The ideal way is probably numpy.repeat
:理想的方式可能是
numpy.repeat
:
In [16]:
x1=[1,2,3,4]
In [17]:
np.repeat(x1,3)
Out[17]:
array([1, 1, 1, 2, 2, 2, 3, 3, 3, 4, 4, 4])
In case you really want result as list, and generator is not sufficient:如果你真的想要结果作为列表,而生成器是不够的:
import itertools
lst = range(1,5)
list(itertools.chain.from_iterable(itertools.repeat(x, 3) for x in lst))

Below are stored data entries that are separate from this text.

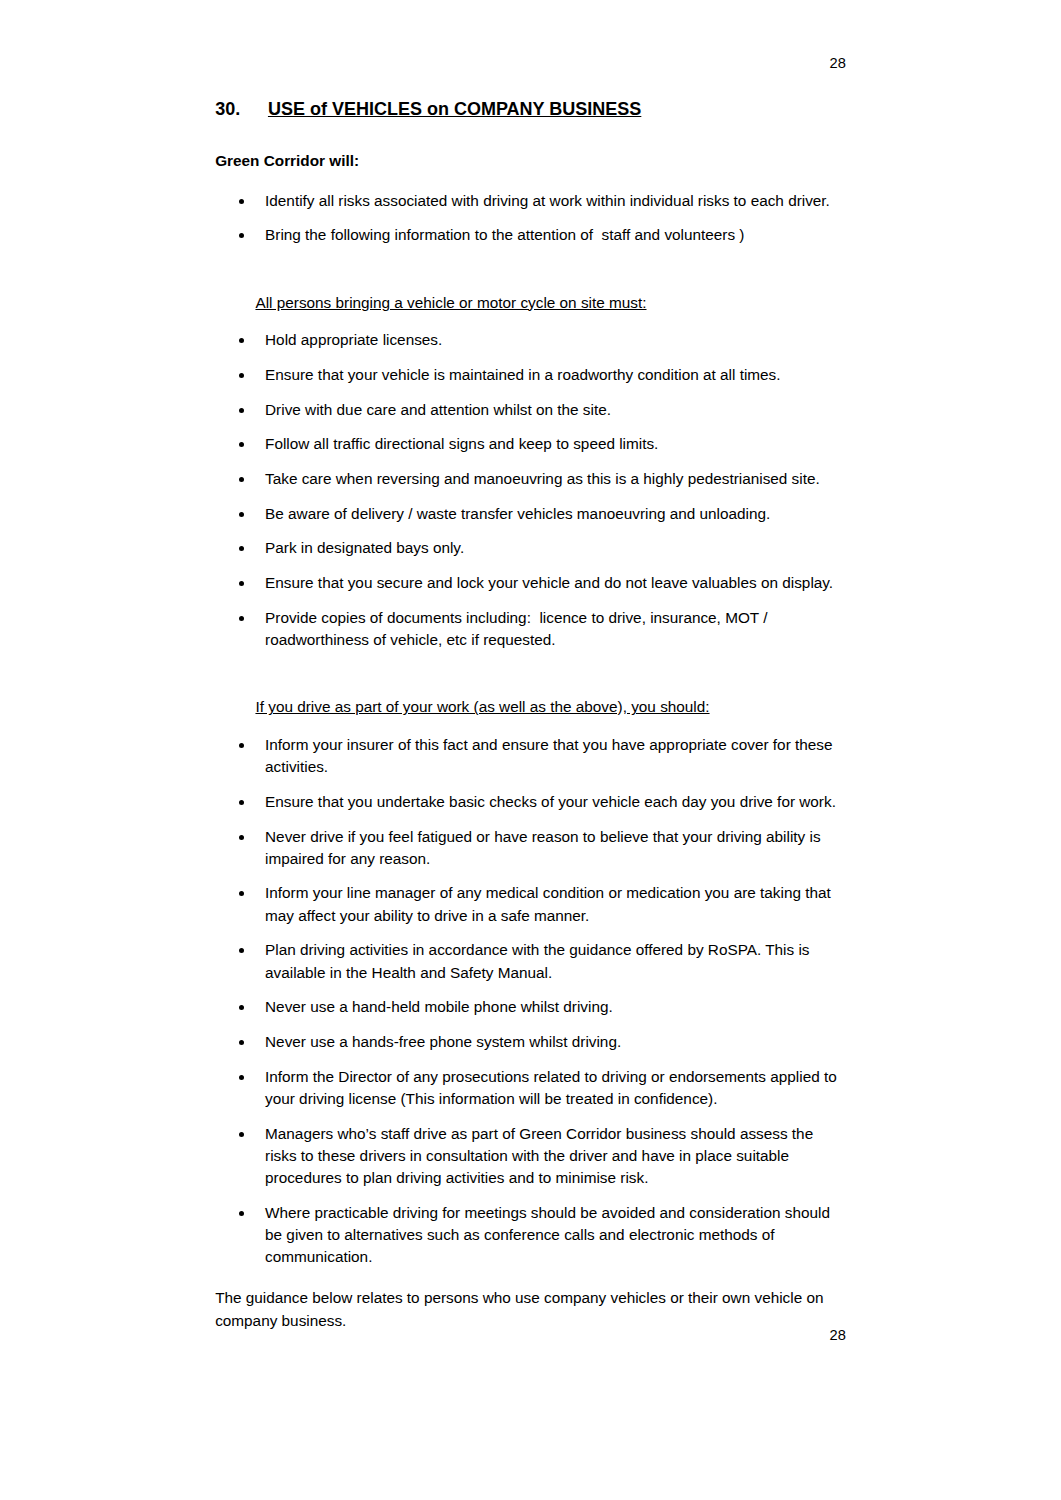28
30. USE of VEHICLES on COMPANY BUSINESS
Green Corridor will:
Identify all risks associated with driving at work within individual risks to each driver.
Bring the following information to the attention of staff and volunteers )
All persons bringing a vehicle or motor cycle on site must:
Hold appropriate licenses.
Ensure that your vehicle is maintained in a roadworthy condition at all times.
Drive with due care and attention whilst on the site.
Follow all traffic directional signs and keep to speed limits.
Take care when reversing and manoeuvring as this is a highly pedestrianised site.
Be aware of delivery / waste transfer vehicles manoeuvring and unloading.
Park in designated bays only.
Ensure that you secure and lock your vehicle and do not leave valuables on display.
Provide copies of documents including: licence to drive, insurance, MOT / roadworthiness of vehicle, etc if requested.
If you drive as part of your work (as well as the above), you should:
Inform your insurer of this fact and ensure that you have appropriate cover for these activities.
Ensure that you undertake basic checks of your vehicle each day you drive for work.
Never drive if you feel fatigued or have reason to believe that your driving ability is impaired for any reason.
Inform your line manager of any medical condition or medication you are taking that may affect your ability to drive in a safe manner.
Plan driving activities in accordance with the guidance offered by RoSPA. This is available in the Health and Safety Manual.
Never use a hand-held mobile phone whilst driving.
Never use a hands-free phone system whilst driving.
Inform the Director of any prosecutions related to driving or endorsements applied to your driving license (This information will be treated in confidence).
Managers who’s staff drive as part of Green Corridor business should assess the risks to these drivers in consultation with the driver and have in place suitable procedures to plan driving activities and to minimise risk.
Where practicable driving for meetings should be avoided and consideration should be given to alternatives such as conference calls and electronic methods of communication.
The guidance below relates to persons who use company vehicles or their own vehicle on company business.
28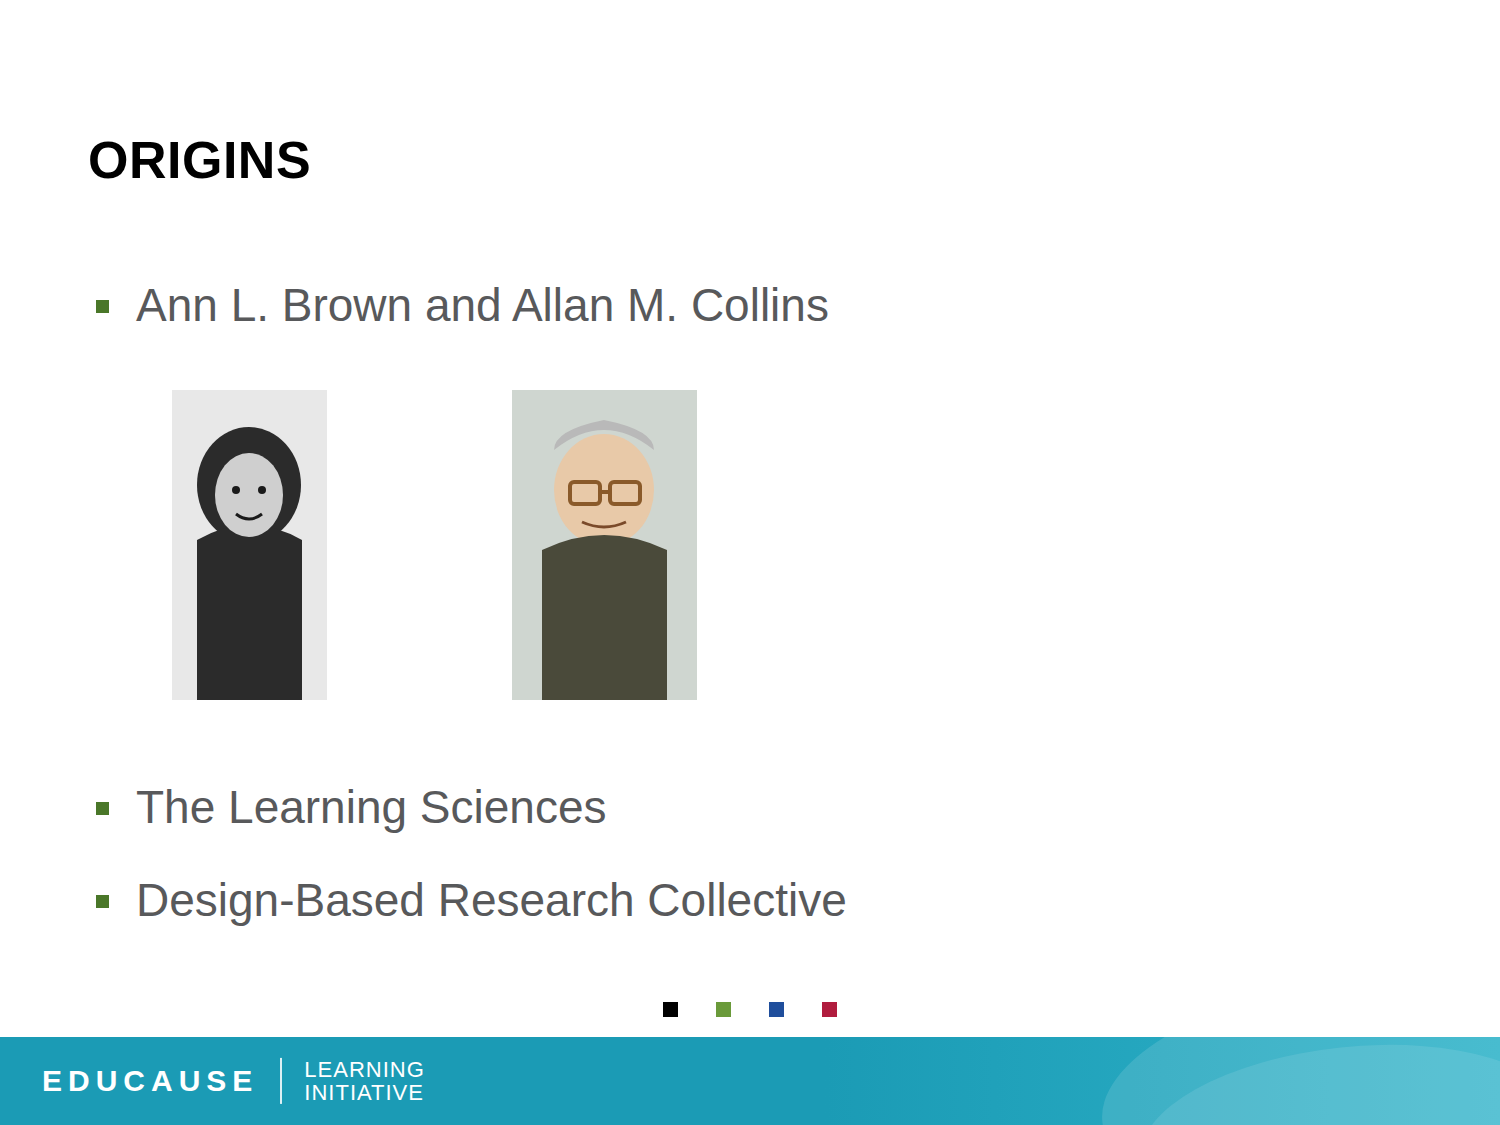ORIGINS
Ann L. Brown and Allan M. Collins
The Learning Sciences
Design-Based Research Collective
EDUCAUSE LEARNING INITIATIVE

Out[8]: [1, 1, 1, 2, 2, 2, 3, 3, 3, 4, 4, 4]
You can use list comprehension:您可以使用列表理解:
[item for item in x for i in range(n)]
>>> x = [1, 2, 3, 4]
>>> n = 3
>>> new = [item for item in x for i in range(n)]
#[1, 1, 1, 2, 2, 2, 3, 3, 3, 4, 4, 4]
A simpler way to achieve this to multiply the list x
with n
and sort the resulting list.实现此目的的更简单方法是将列表
x
与n
相乘并对结果列表进行排序。 eg例如
>>> x = [1,2,3,4]
>>> n = 3
>>> a = sorted(x*n)
>>> a
>>> [1, 1, 1, 2, 2, 2, 3, 3, 3, 4, 4, 4]
A nested list-comp works here:一个嵌套的 list-comp 在这里工作:
>>> [i for i in range(10) for _ in xrange(3)]
[0, 0, 0, 1, 1, 1, 2, 2, 2, 3, 3, 3, 4, 4, 4, 5, 5, 5, 6, 6, 6, 7, 7, 7, 8, 8, 8, 9, 9, 9]
Or to use your example:或者使用您的示例:
>>> x = [1, 2, 3, 4]
>>> n = 3
>>> [i for i in x for _ in xrange(n)]
[1, 1, 1, 2, 2, 2, 3, 3, 3, 4, 4, 4]
[myList[i//n] for i in range(n*len(myList))]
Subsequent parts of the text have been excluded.